An alternate world set after the “Other Wars” (Others being vampires, werewolves, demons, etc) the public is not only aware of their existence, but “wards” (magical symbols and charms used to protect people) are common place, and come standard innew cars. Anyone who is half-blood or a magic welder must be registered with the SOF (Special Other Forces), whose job is to track down and destroy the Others.

Rae “Sunshine” Seddon is in her mid-twenties and is, for the most part, happy to spend her time baking cinnamon rolls in her mom and step-fathers restaurant, reading everything she can about the Others. Until one night she goes for a drive and is kidnapped by vampires. She is locked in an abandoned house with one other prisoner; a vampire named Constantine. From that day forward her life changes so rapidly in ways she couldn’t have ever dreamed, and she learns that there is a lot more going on in the world than she ever knew. A mix of vampire horror, magic and sarcasm, it’s a new way of seeing what the world would be like withvampires.

One of the reviews on the back cover says that fans of Buffy will love this book, and that’s very true; Sunshine has Buffy’s sarcastic tone, and there is the same mix of action, wit and magic that keep it interesting.

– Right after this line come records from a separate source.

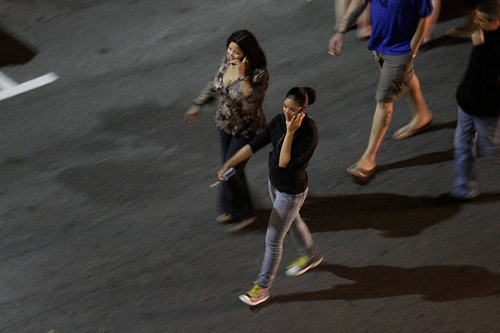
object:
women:
[209, 88, 324, 307]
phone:
[230, 53, 246, 67]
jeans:
[256, 177, 316, 286]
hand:
[218, 162, 232, 184]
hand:
[285, 112, 306, 136]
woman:
[183, 30, 269, 232]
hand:
[183, 104, 203, 124]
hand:
[230, 54, 249, 74]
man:
[327, 1, 433, 180]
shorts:
[370, 49, 417, 104]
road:
[0, 0, 499, 331]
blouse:
[193, 56, 271, 138]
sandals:
[347, 154, 379, 184]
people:
[212, 88, 325, 307]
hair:
[284, 84, 316, 106]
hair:
[226, 29, 267, 69]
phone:
[294, 107, 305, 118]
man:
[440, 4, 499, 201]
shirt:
[457, 29, 499, 118]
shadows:
[249, 259, 500, 313]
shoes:
[238, 283, 273, 306]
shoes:
[226, 214, 258, 232]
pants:
[216, 126, 256, 218]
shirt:
[367, 0, 434, 55]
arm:
[217, 113, 280, 181]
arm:
[183, 80, 216, 125]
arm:
[278, 115, 319, 169]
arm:
[230, 54, 269, 110]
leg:
[391, 74, 433, 142]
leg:
[474, 115, 499, 161]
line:
[1, 70, 60, 104]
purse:
[210, 166, 236, 189]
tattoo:
[382, 110, 392, 127]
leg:
[346, 54, 414, 183]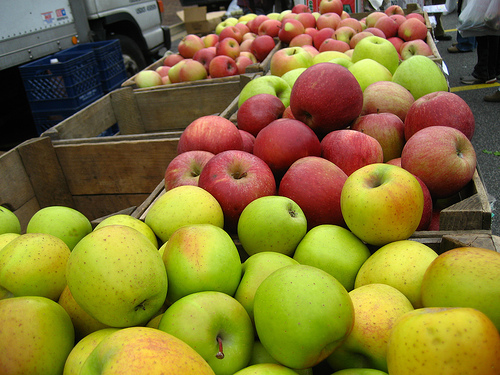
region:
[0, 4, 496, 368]
crates of green and red apples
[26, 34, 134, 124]
blue stacked plastic crates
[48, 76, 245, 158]
empty dark wooden box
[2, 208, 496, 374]
pile of green apples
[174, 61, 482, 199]
pile of red apples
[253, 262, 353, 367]
green apple with reddish spots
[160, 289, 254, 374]
green apple with spots and stem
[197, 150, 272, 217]
red apple with small dark spots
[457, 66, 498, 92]
person wearing grey gym shoe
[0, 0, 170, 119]
parked white truck next to blue crates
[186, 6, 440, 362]
A fruits kept in the tray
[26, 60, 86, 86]
A blue color plastic tray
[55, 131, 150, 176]
Wooden tray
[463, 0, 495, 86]
Peoples standing near the fruit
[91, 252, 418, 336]
Green color fruits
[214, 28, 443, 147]
Red and green color fruits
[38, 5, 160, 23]
Vehicle near the fruits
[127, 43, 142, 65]
Tyre of the Vehicle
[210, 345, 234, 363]
Stem of the fruit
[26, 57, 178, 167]
A blue color plastic tray and wooden tray with fruits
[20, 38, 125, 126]
a stack of blue milk crates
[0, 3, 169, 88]
a white box truck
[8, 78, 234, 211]
two empty wooden crates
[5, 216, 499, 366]
two crates of yellow apples in the foreground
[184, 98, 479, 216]
a case or red apples between two cases of yellow apples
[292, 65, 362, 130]
The top red apple in a pile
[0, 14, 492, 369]
several cases of apples at the market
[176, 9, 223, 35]
brown cardboard box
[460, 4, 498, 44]
plastic shopping bag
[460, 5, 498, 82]
person with black pants and tennis shoes holding the bag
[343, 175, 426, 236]
A fresh looking green apple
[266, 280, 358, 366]
A fresh looking green apple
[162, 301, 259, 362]
A fresh looking green apple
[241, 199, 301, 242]
A fresh looking green apple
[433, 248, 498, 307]
A fresh looking green apple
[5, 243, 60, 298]
A fresh looking green apple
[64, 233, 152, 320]
A fresh looking green apple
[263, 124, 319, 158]
A fresh looking pink apple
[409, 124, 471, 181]
A fresh looking pink apple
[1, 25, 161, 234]
A wooden apple trey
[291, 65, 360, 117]
This apple is red.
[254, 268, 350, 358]
This apple is green.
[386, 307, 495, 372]
This apple is yellow.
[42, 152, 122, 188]
The apple bin is made of wood.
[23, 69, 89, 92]
The crate is blue.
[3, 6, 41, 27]
The side of the truck is white.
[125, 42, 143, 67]
The wheels on the truck are black and silver.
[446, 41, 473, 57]
The man's shoe's are brown.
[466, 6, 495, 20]
The man's shirt is white.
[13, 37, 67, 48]
The side of the truck is metal.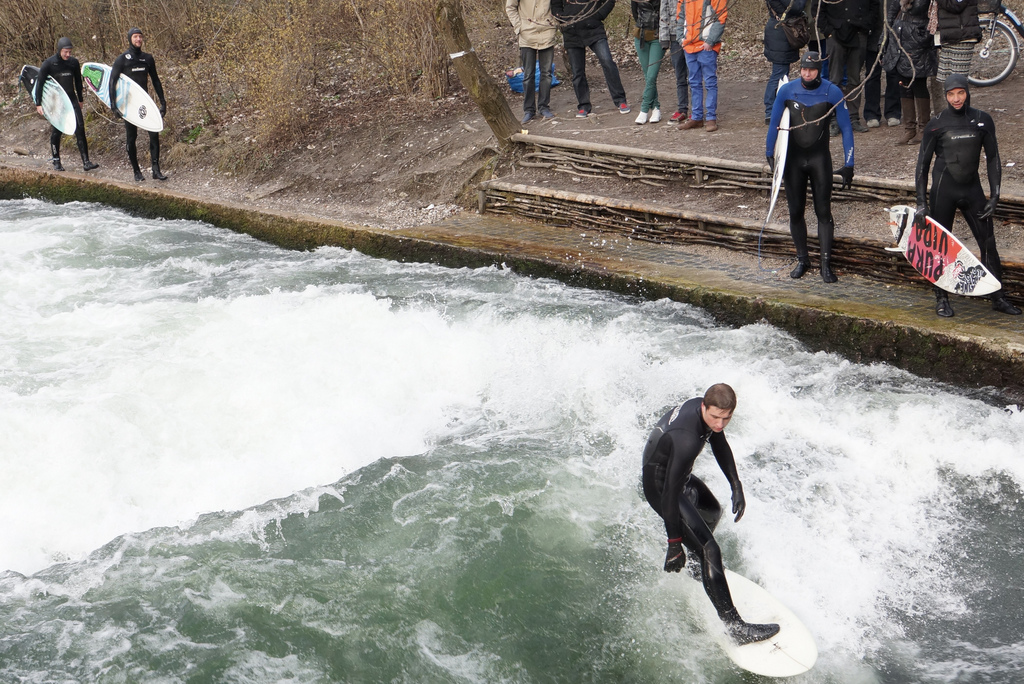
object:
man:
[643, 383, 782, 647]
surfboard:
[19, 64, 76, 135]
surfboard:
[80, 61, 163, 132]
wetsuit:
[766, 51, 856, 283]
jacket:
[674, 0, 724, 55]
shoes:
[633, 106, 661, 125]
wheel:
[967, 19, 1021, 87]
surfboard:
[882, 204, 1002, 296]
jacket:
[504, 0, 561, 51]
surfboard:
[677, 550, 820, 678]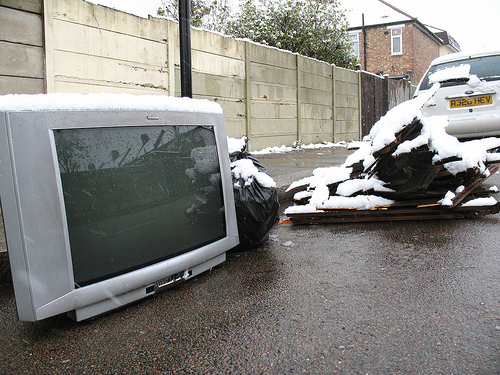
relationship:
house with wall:
[350, 11, 468, 94] [356, 23, 408, 80]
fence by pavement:
[59, 19, 325, 139] [238, 150, 404, 280]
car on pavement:
[402, 47, 497, 131] [268, 219, 465, 347]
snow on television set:
[3, 88, 227, 116] [0, 107, 241, 325]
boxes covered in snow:
[281, 92, 499, 216] [359, 88, 429, 153]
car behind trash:
[411, 49, 499, 142] [2, 43, 482, 341]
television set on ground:
[1, 96, 239, 330] [1, 147, 499, 370]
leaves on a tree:
[153, 2, 356, 72] [155, 5, 369, 75]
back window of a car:
[413, 53, 498, 82] [417, 47, 498, 141]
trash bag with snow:
[222, 127, 298, 263] [222, 127, 278, 190]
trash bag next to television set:
[222, 136, 283, 253] [0, 107, 241, 325]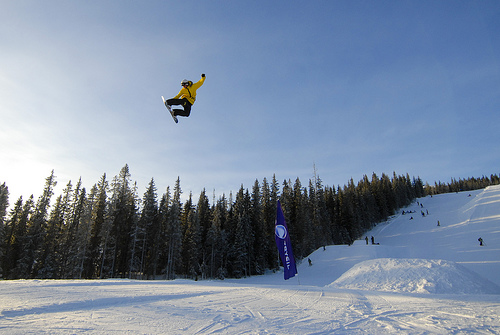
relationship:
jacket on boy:
[169, 74, 208, 104] [164, 74, 208, 118]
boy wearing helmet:
[164, 74, 208, 118] [181, 77, 193, 87]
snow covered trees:
[3, 185, 495, 334] [0, 162, 499, 279]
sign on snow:
[268, 194, 303, 281] [311, 200, 496, 331]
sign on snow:
[268, 194, 303, 281] [8, 269, 403, 334]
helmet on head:
[178, 77, 192, 85] [179, 76, 194, 88]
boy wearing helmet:
[165, 69, 208, 118] [149, 73, 203, 87]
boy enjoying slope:
[164, 74, 208, 118] [288, 160, 498, 304]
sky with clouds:
[0, 0, 498, 221] [0, 0, 340, 216]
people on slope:
[357, 197, 491, 255] [280, 187, 480, 297]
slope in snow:
[466, 173, 496, 304] [305, 211, 498, 331]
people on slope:
[476, 235, 484, 247] [364, 182, 497, 309]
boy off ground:
[164, 74, 208, 118] [0, 270, 499, 334]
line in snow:
[246, 305, 255, 320] [3, 185, 495, 334]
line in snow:
[435, 309, 474, 319] [3, 185, 495, 334]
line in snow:
[343, 310, 388, 323] [3, 185, 495, 334]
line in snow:
[196, 326, 229, 333] [3, 185, 495, 334]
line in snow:
[439, 307, 474, 321] [3, 185, 495, 334]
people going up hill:
[476, 235, 484, 247] [264, 180, 477, 292]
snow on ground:
[255, 253, 346, 325] [0, 270, 480, 329]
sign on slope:
[274, 223, 288, 240] [318, 227, 455, 302]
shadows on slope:
[1, 192, 499, 332] [280, 187, 480, 297]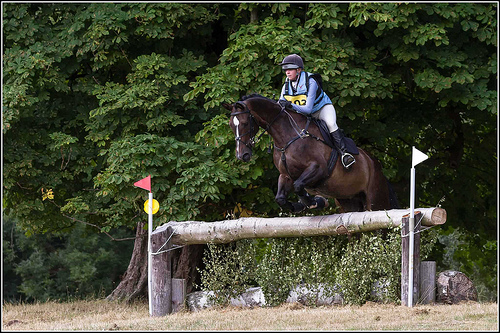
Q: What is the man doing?
A: Riding a horse.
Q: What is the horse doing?
A: Jumping.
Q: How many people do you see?
A: 1.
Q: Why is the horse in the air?
A: Jumping.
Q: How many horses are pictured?
A: 1.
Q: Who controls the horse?
A: The rider.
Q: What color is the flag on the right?
A: White.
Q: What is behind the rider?
A: Trees.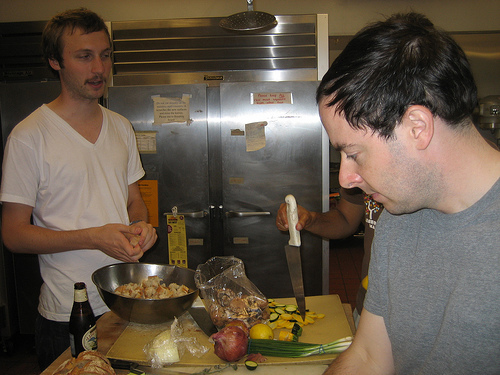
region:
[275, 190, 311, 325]
knife with a white handle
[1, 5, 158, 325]
man wearing a white shirt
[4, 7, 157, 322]
male wearing a white shirt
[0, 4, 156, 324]
male wearing a white tshirt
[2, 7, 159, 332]
man wearing a white shirt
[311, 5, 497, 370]
man wearing a grey shirt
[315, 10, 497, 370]
man wearing a grey tshirt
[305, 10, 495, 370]
male wearing a grey shirt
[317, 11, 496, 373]
male wearing a grey tshirt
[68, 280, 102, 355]
a bottle of beer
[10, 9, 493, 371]
guys preparing food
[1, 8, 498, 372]
guys in the kitchen preparing food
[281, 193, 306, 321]
a knife with white handle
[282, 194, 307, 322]
a knife the guy is holding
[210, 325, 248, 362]
a red onion on the table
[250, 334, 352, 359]
a bundle of spring onions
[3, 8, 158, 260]
a guy wearing white shirt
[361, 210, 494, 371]
a gray shirt the guy is wearing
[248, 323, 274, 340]
a lemon on the table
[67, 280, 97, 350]
a bottle on the table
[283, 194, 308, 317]
large kitchen knife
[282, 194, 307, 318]
large knife with white handle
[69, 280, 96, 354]
bottle of bear on the counter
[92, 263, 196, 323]
metal, silver bowl on counter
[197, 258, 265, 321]
plastic bag with concussion on the counter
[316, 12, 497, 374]
man on the right in gray shirt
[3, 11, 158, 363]
man in white shirt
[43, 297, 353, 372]
counter with ingredients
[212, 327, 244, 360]
large onion on the counter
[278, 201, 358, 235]
hand holding knife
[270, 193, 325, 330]
a white handled knife being stuck into the table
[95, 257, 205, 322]
a metal bowl with breadcrumbs inside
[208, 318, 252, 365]
two red onions with the skin on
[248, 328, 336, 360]
a small bunch of green onions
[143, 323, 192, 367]
a white onion wrapped in plastic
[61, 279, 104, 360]
an open bottle of beer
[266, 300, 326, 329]
sliced vegetables on the table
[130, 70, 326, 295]
metal commercial refrigerator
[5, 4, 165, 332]
man wearing a white shirt.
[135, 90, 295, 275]
several notes taped to refrigerater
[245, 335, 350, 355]
green onions tied with rubber band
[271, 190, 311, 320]
hand hold a chopping knife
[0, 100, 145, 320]
white v-necked t-shirt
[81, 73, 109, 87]
mustache on man's face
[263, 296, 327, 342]
chopped pieces of green and yellow squash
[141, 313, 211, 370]
vegetable item wrapped in cellophane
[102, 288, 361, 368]
beige chopping board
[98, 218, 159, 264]
hands holding food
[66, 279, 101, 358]
brown bottle with label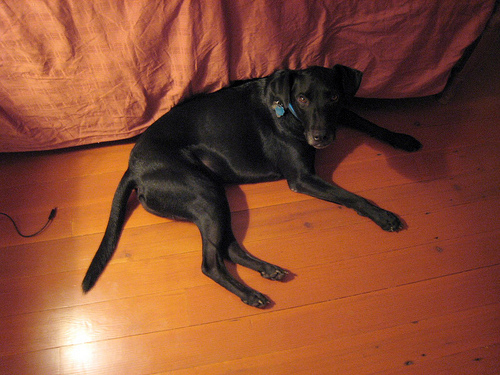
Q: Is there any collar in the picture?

Sunshine is a little hard to follow in the beginning; the author talks about the Other Wars like the reader was there, and continually mentions things (a “combox” is a computer, for instance) without actually explaining them. As a result, the first 1/3 of the book feels like you’re being dragged along, grabbing random bits of information as you try to keep up.

After the initial learning curve, you start to follow, and do get sucked in. McKinley’s assumption that you’ll figure it out does allow you to become more engrossed in the world she’s created, but you have to wonder what information (or cool things) you might be missing out on.

The plot is constantly moving forward, and isn’t predictable (in a good way). There’s enough action to keep you going, but it has calm periods in between that explain what Sunshine is learning and a little more about the world she lives in. My only other complaint is you learn just enough about the supporting characters to become intrigued with them, and enough to make you want to know what their deal is, but you never find out. The only character you really learn about is Sunshine.

It’s an intriguing book, but it may make you wish there was an insiders guide so you could get a little more out of it. Be warned, there is a sex scene in the middle, but something to keep in mind.